9.2.09

Mãos quentes, coração frio.

Chupámos sorvetes de citrinos em verde alface que nos pintavam a ponta da língua e nos faziam rir por finalmente parecermos os extraterrestres que realmente éramos. Usava saias pelo joelho, com sapatos de menina, lenços ao pescoço para os ventos da montanha, tu e as tuas camisolas tricotadas, ora flocos de neve, ora losângulos, ora tantos outros motivos geométricos, qual tangram de lã ao peito, ora lisas, sempre cinzentas ou azuis. Passávamos Invernos inteiros em manhãs compridas e tardes de nada, junto à lagoa a ver se gelara, coisa que nunca aconteceu durante uma infância e uma adolescência inteiras (as nossas), perto do rebanho enquanto pastava

lembro-me de tu gostares do cheiro da erva mastigada, um aroma qualquer agridoce que ainda hoje me traz vómitos à boca, e de eu detestar tudo aquilo, aqueles animais molengões na preguiça do mastiga engole regurgita, de invejar os animais por passarem incólumes a tudo, nós a protegê-los e quem nos protegia a nós?

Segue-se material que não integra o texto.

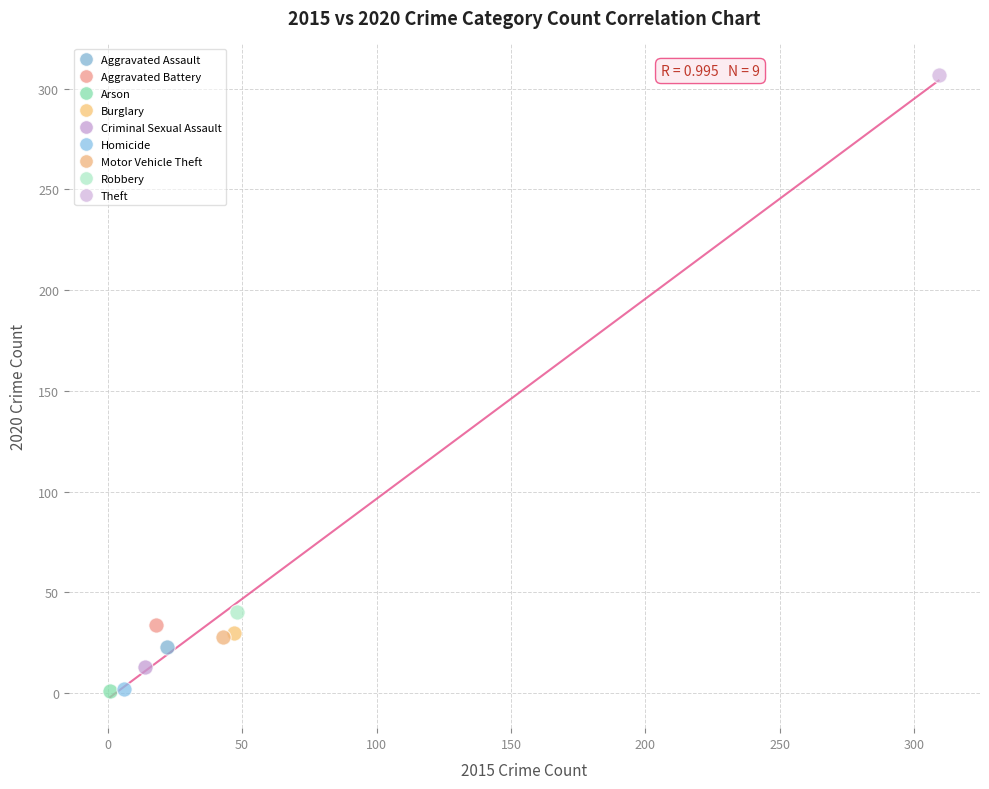

Which series contains the highest Y value?

Theft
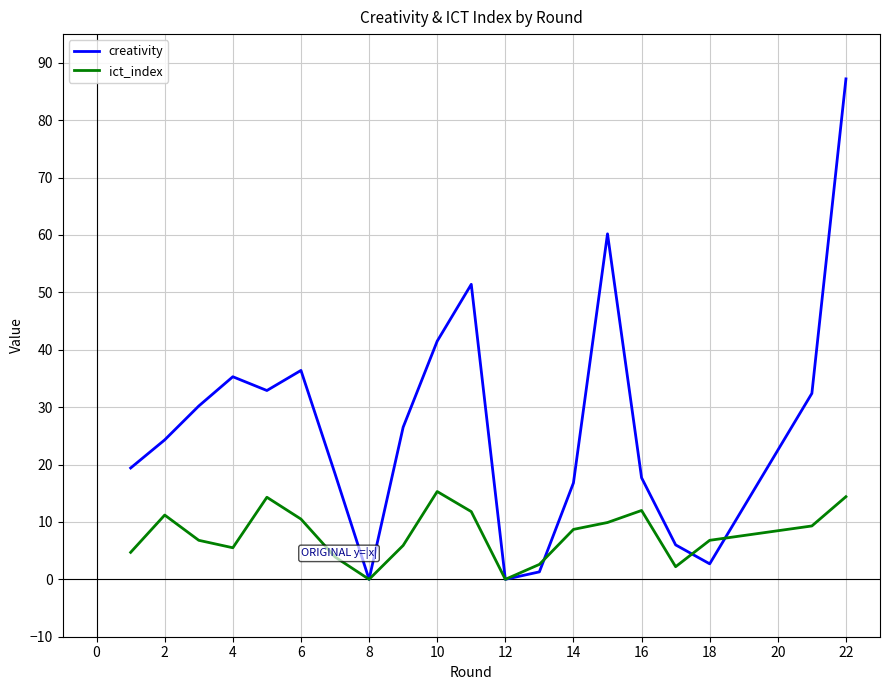

Which series has the largest total across all categories?

creativity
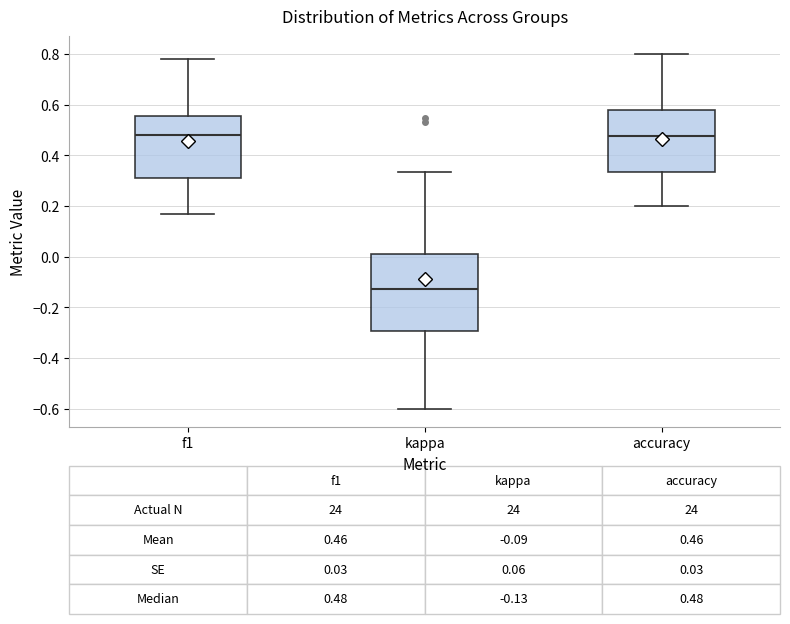

Comparing the boxes themselves (not the whiskers), which one is the tallest?

kappa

depois no pomar, a ver se brotava qualquer coisa verde, e éramos por isso os primeiros a topar a Primavera quando chegava, graças aos primeiros galhos frescos, porque a Primavera nunca nos chegou em Março, mas sempre em Fevereiro, quando parávamos de comer carne, não por causa da aproximação da Páscoa, apenas porque dos animais que tínhamos, mais nenhum podia morrer, passávamos o resto do mês a castanhas com couves e cenouras e outras raízes que ainda há dias comi num restaurante e logo me veio à cabeça o fim de Fevereiro, o Carnaval, e a hora de almoço ser solarenga e quente junto ao fumeiro e a tarde no pomar, às vezes a subir às árvores ou a fingir que fazíamos piqueniques na terra cheia de musgo.

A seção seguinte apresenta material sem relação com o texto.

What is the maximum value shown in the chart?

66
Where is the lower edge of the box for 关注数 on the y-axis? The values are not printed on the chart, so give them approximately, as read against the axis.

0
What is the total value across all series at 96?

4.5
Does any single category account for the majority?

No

Este Inverno foi mais frio que o costume e dei por mim a pensar que aí deveria ter gelado finalmente a lagoa e que poderíamos ter cumprido aqueles sonhos de que já me esqueci por completo que sonháramos. Não sei porque desejámos durante um terço da vida que a lagoa gelasse quando agora estamos sós e nos se gelaram os corações - e assim fica explicado porque temos sempre quentes as mãos.

3 comments:

joão martinho said...

joana vintage :>

Joana said...

:D não sei se devo tomar isso como elogio se como crítica. ah, a possibilidade de ter um estilo próprio e a probabilidade dele ser mau! :D *

joão martinho said...

é elogio, obviamente. :)

e, ao mesmo tempo, a celebração por um post que não fala em ac.




e eu cá continuo de mãos frias, mas tenho quase a certeza de que isso, ao meu coração, nem aquece nem arrefece.